«Je n’avais pas envie de me cacher»: Alex Perron a toujours assumé son homosexualité


Guillaume Picard
Après le succès de La Cage aux folles qui l’a ramené au jeu par la grande porte, Alex Perron enchaîne maintenant avec le théâtre d’été.
Il jouera dès la mi-juin dans la pièce Mécanique Raymond au Théâtre des Hirondelles de Saint-Mathieu-de-Belœil, à 15 minutes de chez lui, un luxe qui lui permettra de profiter aussi de l’été.
«Ça fait comme 108 ans que je n’ai pas joué au théâtre. J’ai fait des shows solos et des galas, mais La Cage aux folles a déclenché ça, on dirait, ce désir de jouer. L’an passé, si tu m’avais dit que je ferais deux shows de théâtre de suite, je t’aurais ri en pleine face. C’est comme deux belles surprises de suite», a-t-il dit à l'Agence QMI, reconnaissant que son goût du risque et sa polyvalence lui ont permis de durer dans le métier. L’an prochain, le compteur de sa carrière affichera d’ailleurs «30 ans», ce qui n’est pas rien.

Le secret d’Alex Perron pour demeurer dans nos écrans et sur les scènes de la Belle Province a trait à la diversification de ses champs de compétence, donc à sa polyvalence.
Il affirme aussi que d'avoir misé sur sa «couleur» en tant qu'homme gai, dès ses débuts en 1996 aux côtés de Jean-François Baril et de Louis Morissette, dans le trio humoristique Les Mecs comiques, l'a également bien servi.
«Ça a été un avantage, car longtemps, je vais le dire entre guillemets: “je n’avais pas de compétition!” [Rires] Maintenant, il y en a des gars qui ont fait leur coming out en humour, mais à mon époque j’étais seul. Même Dany Turcotte ne l’avait pas fait encore. J’avais le champ libre [rires][ et j’étais dans un groupe avec deux hétéros, puis on montrait jour après jour que ça se pouvait, dans le sens où eux riaient de moi et moi je faisais de même. Tout était équitable.»

- _OBJECTIF 1_
Recopiez sans rien changer les lignes ci-dessous, de celle qui contient « scientific name: Carex argyrantha » jusqu'à la dernière ligne, les deux bornes comprises.

- _LIGNES DISPONIBLES_

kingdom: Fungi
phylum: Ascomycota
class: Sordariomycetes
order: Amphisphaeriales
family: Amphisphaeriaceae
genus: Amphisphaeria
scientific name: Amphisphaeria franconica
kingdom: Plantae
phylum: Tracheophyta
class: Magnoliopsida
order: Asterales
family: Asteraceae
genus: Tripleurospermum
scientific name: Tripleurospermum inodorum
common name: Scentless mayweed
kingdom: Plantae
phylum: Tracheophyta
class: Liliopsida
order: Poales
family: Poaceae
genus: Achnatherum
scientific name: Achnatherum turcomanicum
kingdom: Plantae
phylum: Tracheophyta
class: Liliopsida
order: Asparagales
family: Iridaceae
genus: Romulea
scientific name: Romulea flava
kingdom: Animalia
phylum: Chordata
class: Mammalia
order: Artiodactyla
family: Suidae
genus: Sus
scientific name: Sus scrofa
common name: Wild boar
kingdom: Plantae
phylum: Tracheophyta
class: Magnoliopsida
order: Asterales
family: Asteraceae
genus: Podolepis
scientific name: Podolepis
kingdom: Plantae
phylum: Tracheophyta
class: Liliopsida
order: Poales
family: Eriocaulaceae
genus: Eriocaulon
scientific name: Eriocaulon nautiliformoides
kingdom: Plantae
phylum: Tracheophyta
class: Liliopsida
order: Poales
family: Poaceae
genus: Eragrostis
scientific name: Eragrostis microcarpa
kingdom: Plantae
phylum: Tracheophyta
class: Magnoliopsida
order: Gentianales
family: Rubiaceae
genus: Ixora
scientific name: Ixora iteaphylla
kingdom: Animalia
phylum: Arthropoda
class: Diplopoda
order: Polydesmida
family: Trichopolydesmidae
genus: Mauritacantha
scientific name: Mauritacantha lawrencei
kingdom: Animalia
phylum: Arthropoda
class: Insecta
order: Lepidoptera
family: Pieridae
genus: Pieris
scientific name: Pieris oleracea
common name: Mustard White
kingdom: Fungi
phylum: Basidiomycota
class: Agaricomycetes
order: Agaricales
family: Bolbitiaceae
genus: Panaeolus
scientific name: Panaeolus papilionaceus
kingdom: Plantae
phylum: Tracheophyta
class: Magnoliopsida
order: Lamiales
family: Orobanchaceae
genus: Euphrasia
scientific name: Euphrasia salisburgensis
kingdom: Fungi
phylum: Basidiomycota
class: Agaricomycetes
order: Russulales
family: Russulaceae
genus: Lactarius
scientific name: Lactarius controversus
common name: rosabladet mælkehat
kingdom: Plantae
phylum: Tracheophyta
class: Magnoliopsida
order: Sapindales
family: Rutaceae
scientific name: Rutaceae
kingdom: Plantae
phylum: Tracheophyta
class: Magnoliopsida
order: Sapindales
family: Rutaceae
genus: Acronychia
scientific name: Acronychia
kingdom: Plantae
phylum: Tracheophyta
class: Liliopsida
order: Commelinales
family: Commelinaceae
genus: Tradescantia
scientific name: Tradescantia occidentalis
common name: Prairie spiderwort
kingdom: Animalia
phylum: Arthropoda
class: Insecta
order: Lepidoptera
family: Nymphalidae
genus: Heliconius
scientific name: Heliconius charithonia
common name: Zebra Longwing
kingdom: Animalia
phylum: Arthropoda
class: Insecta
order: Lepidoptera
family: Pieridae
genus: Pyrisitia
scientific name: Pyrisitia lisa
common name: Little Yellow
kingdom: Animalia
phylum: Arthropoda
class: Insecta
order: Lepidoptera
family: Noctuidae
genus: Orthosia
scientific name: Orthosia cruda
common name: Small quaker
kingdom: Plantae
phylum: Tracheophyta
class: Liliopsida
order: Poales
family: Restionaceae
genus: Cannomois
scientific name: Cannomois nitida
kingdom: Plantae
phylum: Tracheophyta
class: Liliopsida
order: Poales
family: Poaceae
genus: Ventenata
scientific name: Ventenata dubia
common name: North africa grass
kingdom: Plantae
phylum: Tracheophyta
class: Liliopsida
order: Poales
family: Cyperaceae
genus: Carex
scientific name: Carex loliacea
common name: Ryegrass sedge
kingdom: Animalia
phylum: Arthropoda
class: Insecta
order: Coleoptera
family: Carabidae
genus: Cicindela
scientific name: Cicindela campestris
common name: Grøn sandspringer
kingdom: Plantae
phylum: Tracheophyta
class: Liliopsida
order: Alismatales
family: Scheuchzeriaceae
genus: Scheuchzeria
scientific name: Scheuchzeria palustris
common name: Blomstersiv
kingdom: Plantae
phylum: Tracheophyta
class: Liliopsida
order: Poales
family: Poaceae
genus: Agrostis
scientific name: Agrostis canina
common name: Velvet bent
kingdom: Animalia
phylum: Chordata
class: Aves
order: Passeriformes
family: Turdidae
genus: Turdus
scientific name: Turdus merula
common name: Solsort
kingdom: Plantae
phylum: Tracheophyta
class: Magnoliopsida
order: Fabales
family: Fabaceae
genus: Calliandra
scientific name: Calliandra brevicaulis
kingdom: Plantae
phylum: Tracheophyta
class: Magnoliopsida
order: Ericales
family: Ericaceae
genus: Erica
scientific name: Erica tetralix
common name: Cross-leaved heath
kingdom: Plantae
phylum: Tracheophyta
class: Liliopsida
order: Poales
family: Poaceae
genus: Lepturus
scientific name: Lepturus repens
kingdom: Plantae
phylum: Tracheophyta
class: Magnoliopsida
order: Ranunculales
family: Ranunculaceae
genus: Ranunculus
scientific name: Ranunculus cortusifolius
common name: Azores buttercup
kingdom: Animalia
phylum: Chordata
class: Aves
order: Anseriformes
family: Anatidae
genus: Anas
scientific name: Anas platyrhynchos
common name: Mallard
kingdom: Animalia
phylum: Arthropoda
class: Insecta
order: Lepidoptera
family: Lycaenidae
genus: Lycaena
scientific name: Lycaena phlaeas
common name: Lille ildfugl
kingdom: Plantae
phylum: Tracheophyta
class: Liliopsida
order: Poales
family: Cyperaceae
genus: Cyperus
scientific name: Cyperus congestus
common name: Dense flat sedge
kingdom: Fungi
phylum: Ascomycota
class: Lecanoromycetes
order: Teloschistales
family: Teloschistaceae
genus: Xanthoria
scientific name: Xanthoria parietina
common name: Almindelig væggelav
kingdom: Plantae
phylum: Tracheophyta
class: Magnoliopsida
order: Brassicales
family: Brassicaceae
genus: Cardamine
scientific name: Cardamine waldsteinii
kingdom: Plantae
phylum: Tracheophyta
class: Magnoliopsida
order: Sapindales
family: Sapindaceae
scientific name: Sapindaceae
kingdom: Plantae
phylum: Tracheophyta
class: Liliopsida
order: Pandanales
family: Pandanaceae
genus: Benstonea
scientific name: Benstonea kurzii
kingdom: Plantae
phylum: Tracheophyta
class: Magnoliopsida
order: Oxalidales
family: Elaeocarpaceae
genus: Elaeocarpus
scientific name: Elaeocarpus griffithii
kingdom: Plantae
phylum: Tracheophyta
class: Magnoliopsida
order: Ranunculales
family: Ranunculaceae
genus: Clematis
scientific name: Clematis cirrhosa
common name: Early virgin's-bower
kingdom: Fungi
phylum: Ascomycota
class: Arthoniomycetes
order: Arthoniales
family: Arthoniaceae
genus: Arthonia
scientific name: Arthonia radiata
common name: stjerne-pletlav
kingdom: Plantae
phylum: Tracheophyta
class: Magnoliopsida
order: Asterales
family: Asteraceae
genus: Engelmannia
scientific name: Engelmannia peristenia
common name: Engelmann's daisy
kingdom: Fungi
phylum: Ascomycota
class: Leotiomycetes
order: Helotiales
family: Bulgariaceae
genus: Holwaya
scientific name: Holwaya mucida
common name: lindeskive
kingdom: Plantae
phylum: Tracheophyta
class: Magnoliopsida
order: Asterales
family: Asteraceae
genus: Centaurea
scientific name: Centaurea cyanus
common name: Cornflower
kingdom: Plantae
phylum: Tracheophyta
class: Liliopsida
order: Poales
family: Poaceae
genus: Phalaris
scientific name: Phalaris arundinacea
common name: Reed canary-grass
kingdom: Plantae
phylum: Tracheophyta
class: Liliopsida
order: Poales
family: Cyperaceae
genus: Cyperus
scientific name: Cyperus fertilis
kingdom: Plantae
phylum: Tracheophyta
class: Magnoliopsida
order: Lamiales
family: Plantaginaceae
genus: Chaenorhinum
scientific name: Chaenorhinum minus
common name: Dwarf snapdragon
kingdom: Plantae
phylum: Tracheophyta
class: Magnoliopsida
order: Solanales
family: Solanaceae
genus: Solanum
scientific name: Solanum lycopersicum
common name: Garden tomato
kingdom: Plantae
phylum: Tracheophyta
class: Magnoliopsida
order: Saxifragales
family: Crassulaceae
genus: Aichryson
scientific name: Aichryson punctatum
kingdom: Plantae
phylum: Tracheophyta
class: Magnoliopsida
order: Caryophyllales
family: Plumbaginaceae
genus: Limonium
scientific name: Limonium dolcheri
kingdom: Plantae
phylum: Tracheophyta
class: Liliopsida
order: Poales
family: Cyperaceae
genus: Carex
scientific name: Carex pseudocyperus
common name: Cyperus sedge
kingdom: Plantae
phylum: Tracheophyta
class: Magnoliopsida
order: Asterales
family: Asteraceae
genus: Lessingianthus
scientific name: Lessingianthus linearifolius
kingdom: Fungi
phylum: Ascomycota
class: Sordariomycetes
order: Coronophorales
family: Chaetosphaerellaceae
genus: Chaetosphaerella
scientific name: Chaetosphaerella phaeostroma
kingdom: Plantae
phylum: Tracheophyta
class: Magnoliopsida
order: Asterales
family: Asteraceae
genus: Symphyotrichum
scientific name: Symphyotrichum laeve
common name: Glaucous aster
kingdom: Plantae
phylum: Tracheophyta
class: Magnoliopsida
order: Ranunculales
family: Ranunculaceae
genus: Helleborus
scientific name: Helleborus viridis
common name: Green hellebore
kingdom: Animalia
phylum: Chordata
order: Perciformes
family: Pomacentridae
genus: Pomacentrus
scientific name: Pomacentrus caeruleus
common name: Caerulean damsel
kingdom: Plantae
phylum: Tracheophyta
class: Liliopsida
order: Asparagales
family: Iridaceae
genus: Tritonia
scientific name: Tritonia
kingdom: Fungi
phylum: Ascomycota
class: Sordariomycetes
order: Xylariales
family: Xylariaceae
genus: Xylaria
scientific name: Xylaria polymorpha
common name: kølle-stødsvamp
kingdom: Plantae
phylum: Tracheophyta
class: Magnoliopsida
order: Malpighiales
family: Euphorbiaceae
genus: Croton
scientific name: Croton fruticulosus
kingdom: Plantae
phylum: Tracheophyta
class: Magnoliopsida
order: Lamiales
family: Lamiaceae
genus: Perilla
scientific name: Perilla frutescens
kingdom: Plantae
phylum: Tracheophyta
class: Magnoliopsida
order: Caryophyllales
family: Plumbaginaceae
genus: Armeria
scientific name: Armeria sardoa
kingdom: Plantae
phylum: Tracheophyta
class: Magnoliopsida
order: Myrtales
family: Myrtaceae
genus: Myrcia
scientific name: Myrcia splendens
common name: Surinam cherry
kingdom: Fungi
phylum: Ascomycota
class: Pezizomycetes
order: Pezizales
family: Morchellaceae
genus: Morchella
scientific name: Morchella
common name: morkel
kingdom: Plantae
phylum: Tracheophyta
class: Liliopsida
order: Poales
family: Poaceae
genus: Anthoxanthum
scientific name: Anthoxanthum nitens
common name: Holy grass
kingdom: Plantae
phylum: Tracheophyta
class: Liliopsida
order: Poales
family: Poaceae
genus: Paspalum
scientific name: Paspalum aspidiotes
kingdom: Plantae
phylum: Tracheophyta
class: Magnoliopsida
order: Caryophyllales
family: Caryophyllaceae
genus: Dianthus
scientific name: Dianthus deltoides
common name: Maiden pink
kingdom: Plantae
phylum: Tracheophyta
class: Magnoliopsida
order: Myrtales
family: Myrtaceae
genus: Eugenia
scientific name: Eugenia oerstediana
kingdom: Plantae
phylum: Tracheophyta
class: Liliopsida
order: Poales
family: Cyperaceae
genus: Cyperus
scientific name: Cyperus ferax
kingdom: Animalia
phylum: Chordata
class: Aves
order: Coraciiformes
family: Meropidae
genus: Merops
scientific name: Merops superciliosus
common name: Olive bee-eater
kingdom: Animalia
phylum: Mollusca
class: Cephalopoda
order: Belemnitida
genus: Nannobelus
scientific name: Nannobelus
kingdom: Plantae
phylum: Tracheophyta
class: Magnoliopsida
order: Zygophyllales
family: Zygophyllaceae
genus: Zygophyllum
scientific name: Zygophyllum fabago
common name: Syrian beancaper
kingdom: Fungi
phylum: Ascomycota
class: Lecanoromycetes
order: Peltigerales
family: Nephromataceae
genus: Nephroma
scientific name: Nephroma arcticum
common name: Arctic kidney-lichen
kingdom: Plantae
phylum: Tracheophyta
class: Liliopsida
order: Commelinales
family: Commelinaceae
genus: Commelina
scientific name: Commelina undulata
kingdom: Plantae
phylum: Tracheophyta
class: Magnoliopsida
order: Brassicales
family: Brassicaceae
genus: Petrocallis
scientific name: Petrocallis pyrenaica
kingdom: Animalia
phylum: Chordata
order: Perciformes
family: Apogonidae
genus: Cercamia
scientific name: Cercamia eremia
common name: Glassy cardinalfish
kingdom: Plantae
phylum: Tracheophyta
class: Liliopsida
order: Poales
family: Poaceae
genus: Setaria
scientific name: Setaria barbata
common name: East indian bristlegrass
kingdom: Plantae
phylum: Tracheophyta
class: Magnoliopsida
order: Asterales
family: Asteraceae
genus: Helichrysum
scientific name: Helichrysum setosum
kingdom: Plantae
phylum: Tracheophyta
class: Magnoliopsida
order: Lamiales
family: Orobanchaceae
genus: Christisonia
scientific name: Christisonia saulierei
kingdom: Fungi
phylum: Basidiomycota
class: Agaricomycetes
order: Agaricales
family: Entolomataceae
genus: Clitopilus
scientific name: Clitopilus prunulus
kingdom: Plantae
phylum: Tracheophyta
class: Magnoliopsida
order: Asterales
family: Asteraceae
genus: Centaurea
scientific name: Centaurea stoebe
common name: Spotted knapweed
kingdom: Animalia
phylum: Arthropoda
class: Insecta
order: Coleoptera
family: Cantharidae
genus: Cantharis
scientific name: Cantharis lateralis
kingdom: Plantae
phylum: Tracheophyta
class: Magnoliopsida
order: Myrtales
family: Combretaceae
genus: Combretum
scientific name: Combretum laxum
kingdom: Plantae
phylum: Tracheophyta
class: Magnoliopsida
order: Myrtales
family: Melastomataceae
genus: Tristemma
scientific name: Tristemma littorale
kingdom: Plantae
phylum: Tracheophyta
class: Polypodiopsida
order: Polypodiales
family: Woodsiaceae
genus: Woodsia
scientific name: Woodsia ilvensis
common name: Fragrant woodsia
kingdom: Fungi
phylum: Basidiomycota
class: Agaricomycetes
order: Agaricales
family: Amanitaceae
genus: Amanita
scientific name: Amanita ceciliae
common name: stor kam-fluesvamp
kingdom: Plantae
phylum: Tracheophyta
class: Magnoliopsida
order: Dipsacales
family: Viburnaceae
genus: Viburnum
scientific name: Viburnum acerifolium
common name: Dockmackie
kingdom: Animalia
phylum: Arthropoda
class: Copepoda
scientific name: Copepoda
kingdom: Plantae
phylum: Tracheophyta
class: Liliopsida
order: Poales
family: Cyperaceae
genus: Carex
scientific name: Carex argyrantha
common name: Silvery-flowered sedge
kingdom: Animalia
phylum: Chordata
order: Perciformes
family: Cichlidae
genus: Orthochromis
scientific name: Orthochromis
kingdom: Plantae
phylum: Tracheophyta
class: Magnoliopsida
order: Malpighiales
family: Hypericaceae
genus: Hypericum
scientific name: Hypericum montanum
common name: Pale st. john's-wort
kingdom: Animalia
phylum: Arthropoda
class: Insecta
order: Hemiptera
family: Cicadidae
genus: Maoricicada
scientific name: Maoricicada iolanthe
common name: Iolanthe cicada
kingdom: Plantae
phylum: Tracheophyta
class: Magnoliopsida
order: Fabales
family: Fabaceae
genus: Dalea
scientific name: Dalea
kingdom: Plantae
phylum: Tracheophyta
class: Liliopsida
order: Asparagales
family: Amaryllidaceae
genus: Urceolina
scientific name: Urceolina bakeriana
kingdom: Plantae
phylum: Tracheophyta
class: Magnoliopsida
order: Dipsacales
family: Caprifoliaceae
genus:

- _OBJECTIF 2_
Répondez à ces questions à l'aide de l'extrait sur Alex Perron :
(a) Dans quelle pièce jouera-t-il dès la mi-juin ?
(b) Dans quel théâtre cette pièce sera-t-elle présentée ?
(c) Avec qui formait-il le trio Les Mecs comiques ?

- _SOLUTION COMPLÈTE 1_
scientific name: Carex argyrantha
common name: Silvery-flowered sedge
kingdom: Animalia
phylum: Chordata
order: Perciformes
family: Cichlidae
genus: Orthochromis
scientific name: Orthochromis
kingdom: Plantae
phylum: Tracheophyta
class: Magnoliopsida
order: Malpighiales
family: Hypericaceae
genus: Hypericum
scientific name: Hypericum montanum
common name: Pale st. john's-wort
kingdom: Animalia
phylum: Arthropoda
class: Insecta
order: Hemiptera
family: Cicadidae
genus: Maoricicada
scientific name: Maoricicada iolanthe
common name: Iolanthe cicada
kingdom: Plantae
phylum: Tracheophyta
class: Magnoliopsida
order: Fabales
family: Fabaceae
genus: Dalea
scientific name: Dalea
kingdom: Plantae
phylum: Tracheophyta
class: Liliopsida
order: Asparagales
family: Amaryllidaceae
genus: Urceolina
scientific name: Urceolina bakeriana
kingdom: Plantae
phylum: Tracheophyta
class: Magnoliopsida
order: Dipsacales
family: Caprifoliaceae
genus:

- _SOLUTION COMPLÈTE 2_
(a) Mécanique Raymond.
(b) Au Théâtre des Hirondelles de Saint-Mathieu-de-Belœil.
(c) Avec Jean-François Baril et Louis Morissette.